The "Four Tigers" Singapore reached a tax rate on land of 16%. Hong Kong metro takes no subsidy; its suburbs grows much of their food. Taiwan broke up large plantations and ended hunger. From 1950 to 1970, population growth dropped 40%. It set world records with growth rates of 10% p.a. in GDP and 20% p.a. in industry.
Denmark In 1957, the Georgist Justice Party won a few seats and a role in the ruling coalition. Investors switched from real estate to real enterprise. One year later, inflation had gone from 5% to under 1%; bank interest from 6.25% to 5%. By 1960, 100,000 had found jobs; workers received the biggest pay raise in Danish history.
Pennsylvania, USA Pittsburgh renewed its urban core without subsidy; housing costs and crime rate were far below the US average; won America's Most Livable City. Harrisburg, the state capital, went from the second most distressed city to an All-American City. Property value rose from $212 million to over $880 million.

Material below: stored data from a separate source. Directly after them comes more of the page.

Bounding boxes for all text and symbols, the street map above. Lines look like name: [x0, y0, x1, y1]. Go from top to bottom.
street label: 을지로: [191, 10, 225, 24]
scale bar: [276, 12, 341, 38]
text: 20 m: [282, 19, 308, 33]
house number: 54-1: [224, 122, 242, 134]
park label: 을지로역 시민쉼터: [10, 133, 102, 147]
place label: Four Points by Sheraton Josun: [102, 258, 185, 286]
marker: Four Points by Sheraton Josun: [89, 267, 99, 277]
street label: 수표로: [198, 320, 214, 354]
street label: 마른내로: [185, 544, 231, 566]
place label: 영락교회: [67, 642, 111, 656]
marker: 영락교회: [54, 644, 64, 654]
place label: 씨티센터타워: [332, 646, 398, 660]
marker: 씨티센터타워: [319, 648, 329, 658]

Revenue reform spreads. Third World: Ethiopia, against the advice of the IMF, did it in Addis Ababa. Mexicali, Mexico, did, too; landowners did not complain. In the Second World, Estonia did it. In the First World, Virginia did; Philadelphia and London and Scotland consider proposals.
Reducing lending rates If people rent land, they borrow less. If they (not corporations) get rent, they borrow less. As the South cuts licensing costs and recovers rents, they spur development and trade and draw more private investment, so businesses borrow less. Lending rates would attain the religious ideal.
Religions tolerate others A four-part harmony: no taxes, no subsidies pleases self; recover and disburse rents pleases society. Con- fucius: "When the Great Way pre- vailed, natural resources were fully used for the benefit of all and not appropriated for selfish ends... This was the Age of the Great Common- wealth of peace and prosperity."
So people accept others. What we make is ours; what was made for us all is ours to share. Such balance of property rights, along with prosperity, let people feel secure. Besides respecting property – both private and public – secure people respect other rights too; e.g., the right to practice a different religion.
Finding God in geonomics Asking people to share Earth reconnects us to something larger than ourselves. To believe Mother Earth is bountiful enough for all requires faith in a generous Creator. To believe that the economy can operate without intervention implies faith in a wise Creator and echoes the Buddhist virtue of letting go.
A solution is included. More than just oppose globalization, geonomics makes planetary trade and the worldwide market work right for everyone. Based on near universal ethical tenets, geonomics shows how suffering is not necessary. It is a divine plan left for humanity to find and follow.